Aim of the exercise: Pick every line from the data that holds the word "CrtYd".

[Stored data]
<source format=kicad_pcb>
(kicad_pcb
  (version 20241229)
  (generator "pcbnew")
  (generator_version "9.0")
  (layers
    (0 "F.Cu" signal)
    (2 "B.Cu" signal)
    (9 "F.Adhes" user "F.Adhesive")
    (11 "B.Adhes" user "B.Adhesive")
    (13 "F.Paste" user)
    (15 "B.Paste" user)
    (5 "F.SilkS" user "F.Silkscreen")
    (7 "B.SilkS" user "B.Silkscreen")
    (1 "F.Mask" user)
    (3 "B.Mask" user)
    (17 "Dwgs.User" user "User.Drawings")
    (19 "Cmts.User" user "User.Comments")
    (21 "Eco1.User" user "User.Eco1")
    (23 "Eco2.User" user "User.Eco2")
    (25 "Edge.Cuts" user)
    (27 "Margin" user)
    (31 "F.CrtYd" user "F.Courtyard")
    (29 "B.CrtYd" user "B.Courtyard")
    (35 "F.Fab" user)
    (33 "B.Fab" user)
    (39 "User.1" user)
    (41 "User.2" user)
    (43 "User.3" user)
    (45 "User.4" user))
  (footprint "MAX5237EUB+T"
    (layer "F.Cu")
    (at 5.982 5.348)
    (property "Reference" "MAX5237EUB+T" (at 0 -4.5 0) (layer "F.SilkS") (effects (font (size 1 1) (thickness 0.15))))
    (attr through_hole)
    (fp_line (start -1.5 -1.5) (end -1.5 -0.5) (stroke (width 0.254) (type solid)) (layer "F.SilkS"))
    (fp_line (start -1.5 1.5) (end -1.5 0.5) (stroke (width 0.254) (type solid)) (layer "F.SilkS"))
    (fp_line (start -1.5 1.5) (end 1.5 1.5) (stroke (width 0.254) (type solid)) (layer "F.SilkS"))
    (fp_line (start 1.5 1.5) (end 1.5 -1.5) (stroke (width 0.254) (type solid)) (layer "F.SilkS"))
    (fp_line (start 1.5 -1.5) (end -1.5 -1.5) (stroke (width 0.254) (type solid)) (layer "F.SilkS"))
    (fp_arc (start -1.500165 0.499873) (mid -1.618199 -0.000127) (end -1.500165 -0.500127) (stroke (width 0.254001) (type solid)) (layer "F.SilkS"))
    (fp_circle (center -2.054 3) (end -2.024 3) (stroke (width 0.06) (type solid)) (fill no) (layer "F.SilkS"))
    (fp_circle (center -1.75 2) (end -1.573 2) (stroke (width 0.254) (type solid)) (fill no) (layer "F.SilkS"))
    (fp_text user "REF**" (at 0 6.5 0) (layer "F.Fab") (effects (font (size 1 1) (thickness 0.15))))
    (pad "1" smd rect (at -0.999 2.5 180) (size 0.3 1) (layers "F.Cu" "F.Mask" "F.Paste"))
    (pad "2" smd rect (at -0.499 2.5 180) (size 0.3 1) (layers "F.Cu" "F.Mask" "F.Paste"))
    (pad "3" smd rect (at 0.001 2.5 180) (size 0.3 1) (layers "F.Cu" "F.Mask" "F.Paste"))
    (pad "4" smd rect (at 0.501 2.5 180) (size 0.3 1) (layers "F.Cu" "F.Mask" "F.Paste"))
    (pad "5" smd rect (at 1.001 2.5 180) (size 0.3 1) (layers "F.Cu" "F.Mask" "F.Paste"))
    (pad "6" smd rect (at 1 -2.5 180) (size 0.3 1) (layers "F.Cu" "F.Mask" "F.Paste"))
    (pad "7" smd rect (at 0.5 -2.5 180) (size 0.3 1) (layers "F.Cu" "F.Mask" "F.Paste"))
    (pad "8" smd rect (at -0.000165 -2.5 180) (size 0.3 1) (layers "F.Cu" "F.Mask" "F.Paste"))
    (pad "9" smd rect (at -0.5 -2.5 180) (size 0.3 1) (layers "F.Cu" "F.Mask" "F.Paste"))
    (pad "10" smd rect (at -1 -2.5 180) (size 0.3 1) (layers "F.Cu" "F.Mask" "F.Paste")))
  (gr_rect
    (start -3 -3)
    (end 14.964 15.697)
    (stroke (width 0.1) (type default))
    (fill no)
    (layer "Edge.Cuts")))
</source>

Result for this exercise:
    (31 "F.CrtYd" user "F.Courtyard")
    (29 "B.CrtYd" user "B.Courtyard")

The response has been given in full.